Reverting Colorectal Cancer Cells to Normal-like Cells
Lee et al. Page 118
Genetic and epigenetic alterations progressively rewire gene expression networks in tumor cells, leading to the emergence of malignant phenotypes. Here, Lee and colleagues demonstrate the feasibility of reversing colorectal cancer cells to post-mitotic, normal-like cells via an epigenetic mechanism. To identify transcription factors (TF) that control the differentiated state, the authors constructed a gene regulatory network using transcriptomic data from normal colon mucosa. Network analysis identified the histone methyltransferase SETDB1 as a key disruptor of the normal differentiation: expression of SETDB1 impeded the function of key lineage-determining TFs, thus undermining the differentiated state. Accordingly, depletion of SETDB1 from colorectal cancer cells restored lineage TF function and reverted the cellular transcriptome back to a normal-like state. Taken together, the data provide proof of concep. for a new therapeutic method that returns cancer cells to a non-malignant state rather than seeking to eliminate them through cytotoxic modalities.

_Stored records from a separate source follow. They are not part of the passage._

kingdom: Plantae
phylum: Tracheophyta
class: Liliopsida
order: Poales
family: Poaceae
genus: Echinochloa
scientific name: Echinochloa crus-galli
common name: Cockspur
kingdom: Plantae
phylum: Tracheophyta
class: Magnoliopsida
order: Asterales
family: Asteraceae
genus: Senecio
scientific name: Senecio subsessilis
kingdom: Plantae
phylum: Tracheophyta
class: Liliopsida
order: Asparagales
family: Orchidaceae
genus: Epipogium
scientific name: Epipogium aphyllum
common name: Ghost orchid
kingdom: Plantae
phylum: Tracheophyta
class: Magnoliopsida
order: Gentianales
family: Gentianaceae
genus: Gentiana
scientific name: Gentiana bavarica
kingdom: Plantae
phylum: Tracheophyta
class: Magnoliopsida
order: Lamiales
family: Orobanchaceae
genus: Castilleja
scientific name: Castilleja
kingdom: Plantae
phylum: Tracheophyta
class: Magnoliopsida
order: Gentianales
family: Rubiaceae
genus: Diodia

Role of PRMT6 in Lung Tumor Progression
Avasarala et al. Page 166
Amplification of protein arginine methyltransferases (PRMTs), including PRMT6, is a known indicator of poor prognosis in lung cancer. However, given the limited substrate specificity of PRMT6, its precise role in regulating tumor cell biology is poorly defined. Using a novel, inducible in vivo model of PRMT6 over-expression, Avasarala and colleagues have now defined a new, non-catalytic role for PRMT6 in lung cancer tumorigenesis and disease progression. Analysis of PRMT6-associated proteins identified a previously unknown interaction between PRMT6 and ILF2, which collaborated to promote accumulation of pro-tumorigenic tumor-associated macrophages (TAM). Mechanistically, PRMT6-ILF2 signaling was shown to directly regulate the expression of macrophage migration inhibitory factor (MIF), which was recently shown to drive alternative activation of TAM. This study offers the first in vivo insight into the disease relevance of PRMT6 in lung cancer and presents a novel mouse model to further define its in vivo functions in the lung.